[Excerpted records]

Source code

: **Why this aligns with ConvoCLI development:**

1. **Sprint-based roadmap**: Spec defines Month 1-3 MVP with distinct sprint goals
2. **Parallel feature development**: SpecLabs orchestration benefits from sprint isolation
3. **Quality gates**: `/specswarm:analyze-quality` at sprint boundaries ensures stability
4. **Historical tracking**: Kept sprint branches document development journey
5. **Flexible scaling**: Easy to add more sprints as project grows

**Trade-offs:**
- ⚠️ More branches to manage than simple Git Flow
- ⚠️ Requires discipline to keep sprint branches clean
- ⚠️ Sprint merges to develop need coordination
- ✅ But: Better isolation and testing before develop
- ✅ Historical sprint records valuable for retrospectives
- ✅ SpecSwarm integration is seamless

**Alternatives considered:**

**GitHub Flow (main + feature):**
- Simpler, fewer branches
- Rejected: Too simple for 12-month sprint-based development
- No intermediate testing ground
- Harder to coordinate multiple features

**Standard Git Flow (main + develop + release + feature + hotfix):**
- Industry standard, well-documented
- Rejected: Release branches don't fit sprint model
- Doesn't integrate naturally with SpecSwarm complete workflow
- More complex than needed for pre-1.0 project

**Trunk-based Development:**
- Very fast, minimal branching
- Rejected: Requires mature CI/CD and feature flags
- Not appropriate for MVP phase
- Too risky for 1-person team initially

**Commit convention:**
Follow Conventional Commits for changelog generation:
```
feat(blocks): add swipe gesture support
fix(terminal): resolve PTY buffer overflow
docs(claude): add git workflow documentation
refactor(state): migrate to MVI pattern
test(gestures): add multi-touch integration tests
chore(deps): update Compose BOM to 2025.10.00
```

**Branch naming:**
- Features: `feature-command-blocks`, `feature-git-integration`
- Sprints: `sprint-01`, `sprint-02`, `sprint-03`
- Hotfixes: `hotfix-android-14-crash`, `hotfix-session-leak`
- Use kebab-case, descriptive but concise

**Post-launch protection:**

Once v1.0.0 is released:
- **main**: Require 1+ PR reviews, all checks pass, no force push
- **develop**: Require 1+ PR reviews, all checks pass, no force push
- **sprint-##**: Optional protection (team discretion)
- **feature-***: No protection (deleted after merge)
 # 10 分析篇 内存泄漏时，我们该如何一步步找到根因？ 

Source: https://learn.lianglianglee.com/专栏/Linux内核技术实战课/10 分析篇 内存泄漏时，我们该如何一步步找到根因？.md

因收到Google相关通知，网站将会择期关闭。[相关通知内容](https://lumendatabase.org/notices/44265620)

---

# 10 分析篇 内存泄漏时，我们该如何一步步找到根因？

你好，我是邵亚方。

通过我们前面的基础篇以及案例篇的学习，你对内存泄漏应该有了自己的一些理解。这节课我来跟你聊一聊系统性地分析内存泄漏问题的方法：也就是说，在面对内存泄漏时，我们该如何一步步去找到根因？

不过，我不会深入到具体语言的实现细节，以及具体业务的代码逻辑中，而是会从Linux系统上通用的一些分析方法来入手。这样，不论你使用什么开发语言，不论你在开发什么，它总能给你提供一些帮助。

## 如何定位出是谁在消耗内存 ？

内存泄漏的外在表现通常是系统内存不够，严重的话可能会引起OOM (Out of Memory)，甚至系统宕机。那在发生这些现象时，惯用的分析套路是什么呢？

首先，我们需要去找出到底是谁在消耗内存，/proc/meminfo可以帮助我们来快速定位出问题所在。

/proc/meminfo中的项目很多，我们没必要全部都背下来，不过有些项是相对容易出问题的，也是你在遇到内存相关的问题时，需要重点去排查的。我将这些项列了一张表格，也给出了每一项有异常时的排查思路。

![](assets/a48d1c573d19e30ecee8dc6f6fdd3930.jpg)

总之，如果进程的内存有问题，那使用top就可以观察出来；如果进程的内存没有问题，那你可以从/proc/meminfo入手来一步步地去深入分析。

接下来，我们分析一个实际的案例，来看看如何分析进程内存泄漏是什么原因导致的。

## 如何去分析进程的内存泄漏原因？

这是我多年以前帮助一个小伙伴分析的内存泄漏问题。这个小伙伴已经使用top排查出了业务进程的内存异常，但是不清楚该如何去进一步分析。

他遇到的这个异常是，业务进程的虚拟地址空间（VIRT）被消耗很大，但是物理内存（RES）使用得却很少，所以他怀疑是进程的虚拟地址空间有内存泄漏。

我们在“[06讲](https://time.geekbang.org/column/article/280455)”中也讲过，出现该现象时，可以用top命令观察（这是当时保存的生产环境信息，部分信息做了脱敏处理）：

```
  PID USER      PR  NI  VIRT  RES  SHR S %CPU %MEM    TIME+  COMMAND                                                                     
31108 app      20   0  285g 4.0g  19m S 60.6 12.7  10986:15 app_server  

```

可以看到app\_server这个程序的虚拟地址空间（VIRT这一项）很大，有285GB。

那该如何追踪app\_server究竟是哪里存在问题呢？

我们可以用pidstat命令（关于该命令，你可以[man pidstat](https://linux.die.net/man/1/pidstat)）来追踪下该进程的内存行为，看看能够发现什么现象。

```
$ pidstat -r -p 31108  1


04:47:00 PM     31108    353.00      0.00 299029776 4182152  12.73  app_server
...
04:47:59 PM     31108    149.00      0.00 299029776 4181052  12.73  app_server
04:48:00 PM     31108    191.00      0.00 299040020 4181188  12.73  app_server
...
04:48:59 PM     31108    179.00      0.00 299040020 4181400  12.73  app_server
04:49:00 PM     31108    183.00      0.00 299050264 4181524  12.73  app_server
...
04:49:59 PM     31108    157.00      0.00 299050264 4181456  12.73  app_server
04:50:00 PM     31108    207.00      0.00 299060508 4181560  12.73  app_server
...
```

[What you have to do]
Reproduce the entries in full, exactly as written.

[Solved exercise]
Source code

: **Why this aligns with ConvoCLI development:**

1. **Sprint-based roadmap**: Spec defines Month 1-3 MVP with distinct sprint goals
2. **Parallel feature development**: SpecLabs orchestration benefits from sprint isolation
3. **Quality gates**: `/specswarm:analyze-quality` at sprint boundaries ensures stability
4. **Historical tracking**: Kept sprint branches document development journey
5. **Flexible scaling**: Easy to add more sprints as project grows

**Trade-offs:**
- ⚠️ More branches to manage than simple Git Flow
- ⚠️ Requires discipline to keep sprint branches clean
- ⚠️ Sprint merges to develop need coordination
- ✅ But: Better isolation and testing before develop
- ✅ Historical sprint records valuable for retrospectives
- ✅ SpecSwarm integration is seamless

**Alternatives considered:**

**GitHub Flow (main + feature):**
- Simpler, fewer branches
- Rejected: Too simple for 12-month sprint-based development
- No intermediate testing ground
- Harder to coordinate multiple features

**Standard Git Flow (main + develop + release + feature + hotfix):**
- Industry standard, well-documented
- Rejected: Release branches don't fit sprint model
- Doesn't integrate naturally with SpecSwarm complete workflow
- More complex than needed for pre-1.0 project

**Trunk-based Development:**
- Very fast, minimal branching
- Rejected: Requires mature CI/CD and feature flags
- Not appropriate for MVP phase
- Too risky for 1-person team initially

**Commit convention:**
Follow Conventional Commits for changelog generation:
```
feat(blocks): add swipe gesture support
fix(terminal): resolve PTY buffer overflow
docs(claude): add git workflow documentation
refactor(state): migrate to MVI pattern
test(gestures): add multi-touch integration tests
chore(deps): update Compose BOM to 2025.10.00
```

**Branch naming:**
- Features: `feature-command-blocks`, `feature-git-integration`
- Sprints: `sprint-01`, `sprint-02`, `sprint-03`
- Hotfixes: `hotfix-android-14-crash`, `hotfix-session-leak`
- Use kebab-case, descriptive but concise

**Post-launch protection:**

Once v1.0.0 is released:
- **main**: Require 1+ PR reviews, all checks pass, no force push
- **develop**: Require 1+ PR reviews, all checks pass, no force push
- **sprint-##**: Optional protection (team discretion)
- **feature-***: No protection (deleted after merge)
 # 10 分析篇 内存泄漏时，我们该如何一步步找到根因？ 

Source: https://learn.lianglianglee.com/专栏/Linux内核技术实战课/10 分析篇 内存泄漏时，我们该如何一步步找到根因？.md

因收到Google相关通知，网站将会择期关闭。[相关通知内容](https://lumendatabase.org/notices/44265620)

---

# 10 分析篇 内存泄漏时，我们该如何一步步找到根因？

你好，我是邵亚方。

通过我们前面的基础篇以及案例篇的学习，你对内存泄漏应该有了自己的一些理解。这节课我来跟你聊一聊系统性地分析内存泄漏问题的方法：也就是说，在面对内存泄漏时，我们该如何一步步去找到根因？

不过，我不会深入到具体语言的实现细节，以及具体业务的代码逻辑中，而是会从Linux系统上通用的一些分析方法来入手。这样，不论你使用什么开发语言，不论你在开发什么，它总能给你提供一些帮助。

## 如何定位出是谁在消耗内存 ？

内存泄漏的外在表现通常是系统内存不够，严重的话可能会引起OOM (Out of Memory)，甚至系统宕机。那在发生这些现象时，惯用的分析套路是什么呢？

首先，我们需要去找出到底是谁在消耗内存，/proc/meminfo可以帮助我们来快速定位出问题所在。

/proc/meminfo中的项目很多，我们没必要全部都背下来，不过有些项是相对容易出问题的，也是你在遇到内存相关的问题时，需要重点去排查的。我将这些项列了一张表格，也给出了每一项有异常时的排查思路。

![](assets/a48d1c573d19e30ecee8dc6f6fdd3930.jpg)

总之，如果进程的内存有问题，那使用top就可以观察出来；如果进程的内存没有问题，那你可以从/proc/meminfo入手来一步步地去深入分析。

接下来，我们分析一个实际的案例，来看看如何分析进程内存泄漏是什么原因导致的。

## 如何去分析进程的内存泄漏原因？

这是我多年以前帮助一个小伙伴分析的内存泄漏问题。这个小伙伴已经使用top排查出了业务进程的内存异常，但是不清楚该如何去进一步分析。

他遇到的这个异常是，业务进程的虚拟地址空间（VIRT）被消耗很大，但是物理内存（RES）使用得却很少，所以他怀疑是进程的虚拟地址空间有内存泄漏。

我们在“[06讲](https://time.geekbang.org/column/article/280455)”中也讲过，出现该现象时，可以用top命令观察（这是当时保存的生产环境信息，部分信息做了脱敏处理）：

```
  PID USER      PR  NI  VIRT  RES  SHR S %CPU %MEM    TIME+  COMMAND                                                                     
31108 app      20   0  285g 4.0g  19m S 60.6 12.7  10986:15 app_server  

```

可以看到app\_server这个程序的虚拟地址空间（VIRT这一项）很大，有285GB。

那该如何追踪app\_server究竟是哪里存在问题呢？

我们可以用pidstat命令（关于该命令，你可以[man pidstat](https://linux.die.net/man/1/pidstat)）来追踪下该进程的内存行为，看看能够发现什么现象。

```
$ pidstat -r -p 31108  1


04:47:00 PM     31108    353.00      0.00 299029776 4182152  12.73  app_server
...
04:47:59 PM     31108    149.00      0.00 299029776 4181052  12.73  app_server
04:48:00 PM     31108    191.00      0.00 299040020 4181188  12.73  app_server
...
04:48:59 PM     31108    179.00      0.00 299040020 4181400  12.73  app_server
04:49:00 PM     31108    183.00      0.00 299050264 4181524  12.73  app_server
...
04:49:59 PM     31108    157.00      0.00 299050264 4181456  12.73  app_server
04:50:00 PM     31108    207.00      0.00 299060508 4181560  12.73  app_server
...
```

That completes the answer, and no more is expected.